● **Excerpt provided**:
▼

# Spalted Tiger Oak Pen



## GOoutdoors (Apr 1, 2017)

It's been a while since I've posted a pen project. Here is one I'm very proud of. Not only because of how it turned out, but it's also my first pen turning project I captured on YouTube. Feel free to check out the video and see how I made the pen.

This is the ultra cigar pen kit, dressed in Spalted Tiger Oak. I finished it with a friction polish.


----------



## QuakerBoy (Apr 1, 2017)

Thats beautiful.  Nice piece of lumber


----------



## T-N-T (Apr 1, 2017)

Nice pen.  And thanks for sharing the video


----------



## muzzy17is (Apr 8, 2017)

Very nice!  Good job on the video too!


----------



## Freak Nasty (Jul 6, 2017)

Nice wood and the hardware goes perfect for the grain. Great job.


----------



## QuakerBoy (Jul 6, 2017)

Great job on that one


----------



## walkinboss01 (Jul 7, 2017)

Very nice work


----------



## Bkeepr (Jul 9, 2017)

Beautiful!


----------



## flintlocker (Jul 11, 2017)

That's a looker, nice work.


----------



## wvdawg (Jul 13, 2017)

Very nice!


----------

▲

● **Data extract**:
▼

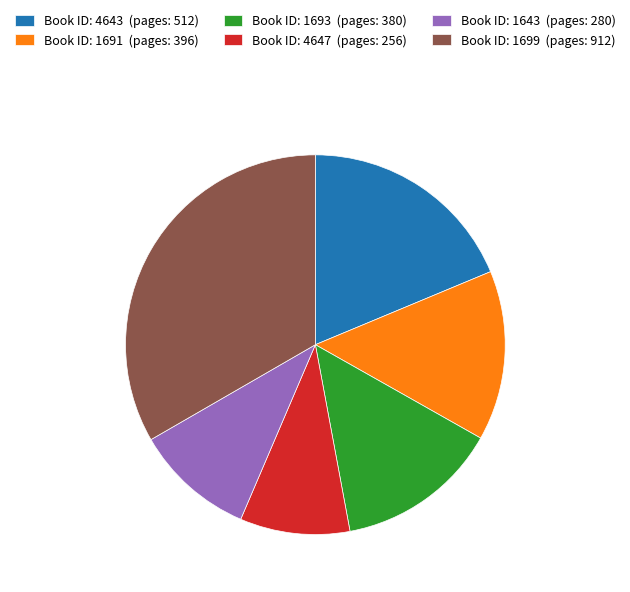

Is it true that Book ID: 1691 (pages: 396) is 14% of the pie?

True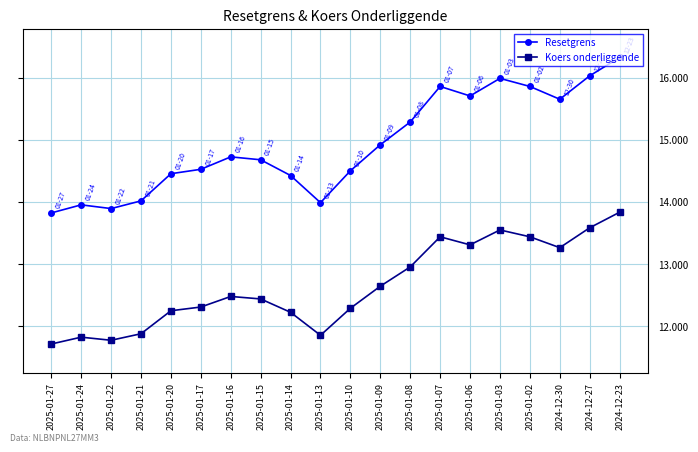

Is the value of Koers onderliggende at 2025-01-24 greater than the value of Resetgrens at 2025-01-21?

No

▲

● **Exercise instructions**:
(a) In the spalted tiger oak pen thread, what finish did GOoutdoors use on the pen?
(b) Reproduce word for word the part of the spalted tiger oak pen thread starting with "It's been a" and going on through "a friction polish.".
(c) Based on the spalted tiger oak pen thread, answer yes or no to each statement and quote the words that decide it: (i) The pen was made from the ultra cigar pen kit. (ii) This was the first pen project GOoutdoors had ever posted. (iii) Freak Nasty felt the hardware suited the wood's grain.

● **Solutions for each task**:
(a) A friction polish.

(b)
It's been a while since I've posted a pen project. Here is one I'm very proud of. Not only because of how it turned out, but it's also my first pen turning project I captured on YouTube. Feel free to check out the video and see how I made the pen.

This is the ultra cigar pen kit, dressed in Spalted Tiger Oak. I finished it with a friction polish.

(c)
(i) Yes: "This is the ultra cigar pen kit, dressed in Spalted Tiger Oak."
(ii) No: "It's been a while since I've posted a pen project."
(iii) Yes: "the hardware goes perfect for the grain."